[DATA EXTRACTS]
——
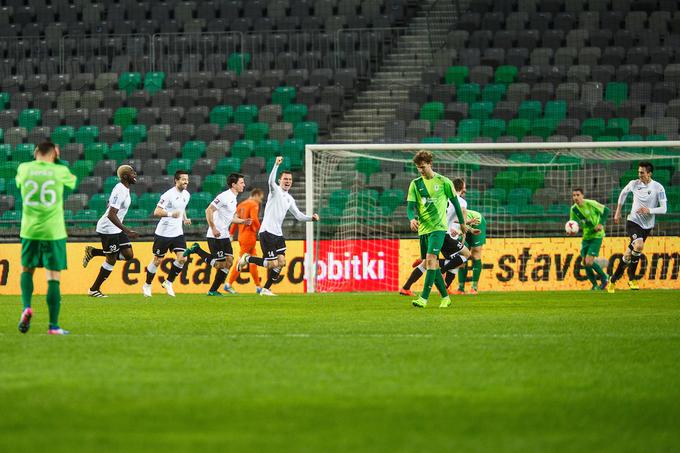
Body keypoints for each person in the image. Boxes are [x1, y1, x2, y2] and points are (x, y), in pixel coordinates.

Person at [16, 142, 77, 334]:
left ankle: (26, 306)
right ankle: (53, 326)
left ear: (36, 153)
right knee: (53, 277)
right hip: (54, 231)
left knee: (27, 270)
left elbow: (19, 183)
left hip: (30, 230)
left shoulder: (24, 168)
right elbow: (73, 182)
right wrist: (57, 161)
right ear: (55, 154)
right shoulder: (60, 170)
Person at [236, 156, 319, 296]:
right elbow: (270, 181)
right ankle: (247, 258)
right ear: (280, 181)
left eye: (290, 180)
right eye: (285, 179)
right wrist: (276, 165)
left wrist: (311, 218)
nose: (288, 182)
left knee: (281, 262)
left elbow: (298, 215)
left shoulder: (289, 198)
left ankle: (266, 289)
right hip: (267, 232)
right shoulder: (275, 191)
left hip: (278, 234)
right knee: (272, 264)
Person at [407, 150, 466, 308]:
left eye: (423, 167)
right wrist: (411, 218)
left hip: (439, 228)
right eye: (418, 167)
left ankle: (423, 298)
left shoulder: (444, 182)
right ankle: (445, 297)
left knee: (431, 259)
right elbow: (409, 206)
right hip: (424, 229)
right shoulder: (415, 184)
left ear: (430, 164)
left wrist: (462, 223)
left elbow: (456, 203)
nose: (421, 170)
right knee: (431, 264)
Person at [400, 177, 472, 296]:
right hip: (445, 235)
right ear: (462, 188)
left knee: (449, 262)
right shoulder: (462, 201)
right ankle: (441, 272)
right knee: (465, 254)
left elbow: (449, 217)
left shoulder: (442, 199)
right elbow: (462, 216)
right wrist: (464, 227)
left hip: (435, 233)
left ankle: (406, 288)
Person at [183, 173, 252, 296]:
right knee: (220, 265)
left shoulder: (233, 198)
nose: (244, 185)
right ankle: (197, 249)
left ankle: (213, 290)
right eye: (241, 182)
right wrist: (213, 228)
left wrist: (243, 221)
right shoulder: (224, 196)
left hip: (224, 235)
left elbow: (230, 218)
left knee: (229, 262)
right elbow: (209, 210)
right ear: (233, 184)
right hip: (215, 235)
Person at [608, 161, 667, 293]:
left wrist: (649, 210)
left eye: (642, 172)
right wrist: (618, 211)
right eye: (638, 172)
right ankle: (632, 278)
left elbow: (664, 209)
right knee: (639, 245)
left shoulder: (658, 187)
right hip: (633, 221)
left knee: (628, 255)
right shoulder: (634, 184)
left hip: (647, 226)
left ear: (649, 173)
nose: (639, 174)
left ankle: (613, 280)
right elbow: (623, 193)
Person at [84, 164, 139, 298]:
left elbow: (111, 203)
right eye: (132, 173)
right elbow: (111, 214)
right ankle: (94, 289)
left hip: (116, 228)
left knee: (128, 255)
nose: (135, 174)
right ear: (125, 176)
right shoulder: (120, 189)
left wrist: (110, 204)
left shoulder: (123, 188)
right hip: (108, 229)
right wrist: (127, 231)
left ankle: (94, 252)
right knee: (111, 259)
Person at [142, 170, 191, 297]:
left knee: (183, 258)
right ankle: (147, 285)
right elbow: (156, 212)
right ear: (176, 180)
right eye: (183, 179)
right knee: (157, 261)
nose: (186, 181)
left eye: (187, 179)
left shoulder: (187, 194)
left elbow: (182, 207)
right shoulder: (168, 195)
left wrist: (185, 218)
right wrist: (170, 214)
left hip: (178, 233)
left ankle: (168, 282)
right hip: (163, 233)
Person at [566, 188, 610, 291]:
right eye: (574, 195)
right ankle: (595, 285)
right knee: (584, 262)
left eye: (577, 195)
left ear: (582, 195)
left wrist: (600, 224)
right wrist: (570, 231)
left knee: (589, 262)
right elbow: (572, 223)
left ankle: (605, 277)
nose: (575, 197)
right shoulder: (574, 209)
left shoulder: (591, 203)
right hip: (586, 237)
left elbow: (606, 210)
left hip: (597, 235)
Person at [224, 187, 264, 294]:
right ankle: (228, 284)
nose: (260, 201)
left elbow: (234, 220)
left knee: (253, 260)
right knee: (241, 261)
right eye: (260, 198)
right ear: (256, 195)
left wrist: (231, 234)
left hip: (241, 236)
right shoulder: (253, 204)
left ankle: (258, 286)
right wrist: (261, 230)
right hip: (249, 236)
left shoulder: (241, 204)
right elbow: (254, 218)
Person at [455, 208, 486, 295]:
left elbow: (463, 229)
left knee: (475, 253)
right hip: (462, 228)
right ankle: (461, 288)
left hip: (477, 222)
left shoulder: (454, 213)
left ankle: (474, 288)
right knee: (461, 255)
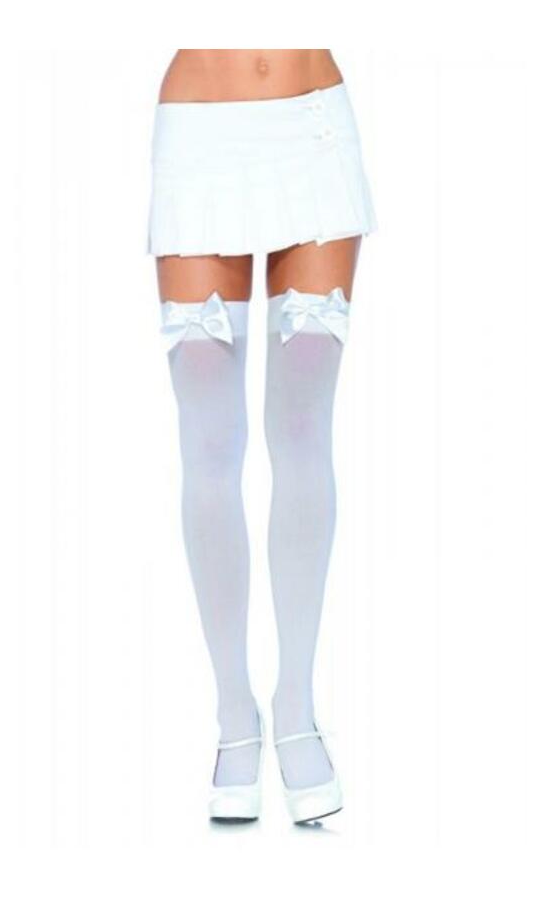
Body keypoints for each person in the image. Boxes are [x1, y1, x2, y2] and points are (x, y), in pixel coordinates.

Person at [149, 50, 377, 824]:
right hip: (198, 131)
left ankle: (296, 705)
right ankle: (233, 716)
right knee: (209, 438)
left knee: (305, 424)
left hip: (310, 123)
——
[YOUR TASK] Print the complete listing exactly as it stands, without its pictures.

[RESULT BELOW]
Body keypoints for each person in the image. Boxes are [x1, y1, x2, y2] and points are (x, y), in pixel coordinates.

Person at [16, 142, 77, 334]:
left ankle: (26, 306)
right ankle: (53, 326)
left ear: (36, 153)
right knee: (53, 277)
right hip: (54, 231)
left knee: (27, 270)
left elbow: (19, 183)
left hip: (30, 230)
left shoulder: (24, 168)
right elbow: (73, 182)
right wrist: (57, 161)
right ear: (55, 154)
right shoulder: (60, 170)
Person at [236, 156, 319, 296]:
right elbow: (270, 181)
right ankle: (247, 258)
right ear: (280, 181)
left eye: (290, 180)
right eye: (285, 179)
right wrist: (276, 165)
left wrist: (311, 218)
nose: (288, 182)
left knee: (281, 262)
left elbow: (298, 215)
left shoulder: (289, 198)
left ankle: (266, 289)
right hip: (267, 232)
right shoulder: (275, 191)
left hip: (278, 234)
right knee: (272, 264)
Person at [407, 150, 466, 308]:
left eye: (423, 167)
right wrist: (411, 218)
left hip: (439, 228)
right eye: (418, 167)
left ankle: (423, 298)
left shoulder: (444, 182)
right ankle: (445, 297)
left knee: (431, 259)
right elbow: (409, 206)
right hip: (424, 229)
right shoulder: (415, 184)
left ear: (430, 164)
left wrist: (462, 223)
left elbow: (456, 203)
nose: (421, 170)
right knee: (431, 264)
Person at [400, 177, 472, 296]:
right hip: (445, 235)
right ear: (462, 188)
left knee: (449, 262)
right shoulder: (462, 201)
right ankle: (441, 272)
right knee: (465, 254)
left elbow: (449, 217)
left shoulder: (442, 199)
right elbow: (462, 216)
right wrist: (464, 227)
left hip: (435, 233)
left ankle: (406, 288)
Person at [183, 173, 252, 296]:
right knee: (220, 265)
left shoulder: (233, 198)
nose: (244, 185)
right ankle: (197, 249)
left ankle: (213, 290)
right eye: (241, 182)
right wrist: (213, 228)
left wrist: (243, 221)
right shoulder: (224, 196)
left hip: (224, 235)
left elbow: (230, 218)
left knee: (229, 262)
right elbow: (209, 210)
right ear: (233, 184)
right hip: (215, 235)
Person at [608, 161, 667, 293]:
left wrist: (649, 210)
left eye: (642, 172)
right wrist: (618, 211)
right eye: (638, 172)
right ankle: (632, 278)
left elbow: (664, 209)
right knee: (639, 245)
left shoulder: (658, 187)
right hip: (633, 221)
left knee: (628, 255)
right shoulder: (634, 184)
left hip: (647, 226)
left ear: (649, 173)
nose: (639, 174)
left ankle: (613, 280)
right elbow: (623, 193)
Person at [84, 164, 139, 298]:
left elbow: (111, 203)
right eye: (132, 173)
right elbow: (111, 214)
right ankle: (94, 289)
left hip: (116, 228)
left knee: (128, 255)
nose: (135, 174)
right ear: (125, 176)
right shoulder: (120, 189)
left wrist: (110, 204)
left shoulder: (123, 188)
right hip: (108, 229)
right wrist: (127, 231)
left ankle: (94, 252)
right knee: (111, 259)
Person at [142, 170, 191, 297]:
left knee: (183, 258)
right ankle: (147, 285)
right elbow: (156, 212)
right ear: (176, 180)
right eye: (183, 179)
right knee: (157, 261)
nose: (186, 181)
left eye: (187, 179)
left shoulder: (187, 194)
left elbow: (182, 207)
right shoulder: (168, 195)
left wrist: (185, 218)
right wrist: (170, 214)
left hip: (178, 233)
left ankle: (168, 282)
right hip: (163, 233)
Person at [566, 188, 610, 291]:
right eye: (574, 195)
right ankle: (595, 285)
right knee: (584, 262)
left eye: (577, 195)
left ear: (582, 195)
left wrist: (600, 224)
right wrist: (570, 231)
left knee: (589, 262)
right elbow: (572, 223)
left ankle: (605, 277)
nose: (575, 197)
right shoulder: (574, 209)
left shoulder: (591, 203)
right hip: (586, 237)
left elbow: (606, 210)
left hip: (597, 235)
Person at [224, 187, 264, 294]:
right ankle: (228, 284)
nose: (260, 201)
left elbow: (234, 220)
left knee: (253, 260)
right knee: (241, 261)
right eye: (260, 198)
right ear: (256, 195)
left wrist: (231, 234)
left hip: (241, 236)
right shoulder: (253, 204)
left ankle: (258, 286)
right wrist: (261, 230)
right hip: (249, 236)
left shoulder: (241, 204)
right elbow: (254, 218)
Person at [455, 208, 486, 295]:
left elbow: (463, 229)
left knee: (475, 253)
right hip: (462, 228)
right ankle: (461, 288)
left hip: (477, 222)
left shoulder: (454, 213)
left ankle: (474, 288)
right knee: (461, 255)
Body keypoints for each person in the image. Boxes are [x1, y1, x2, y2] and points are (x, y), in pixel coordinates.

Person at [149, 50, 377, 824]:
right hip: (198, 131)
left ankle: (296, 705)
right ankle: (233, 716)
right knee: (209, 438)
left knee: (305, 424)
left hip: (310, 123)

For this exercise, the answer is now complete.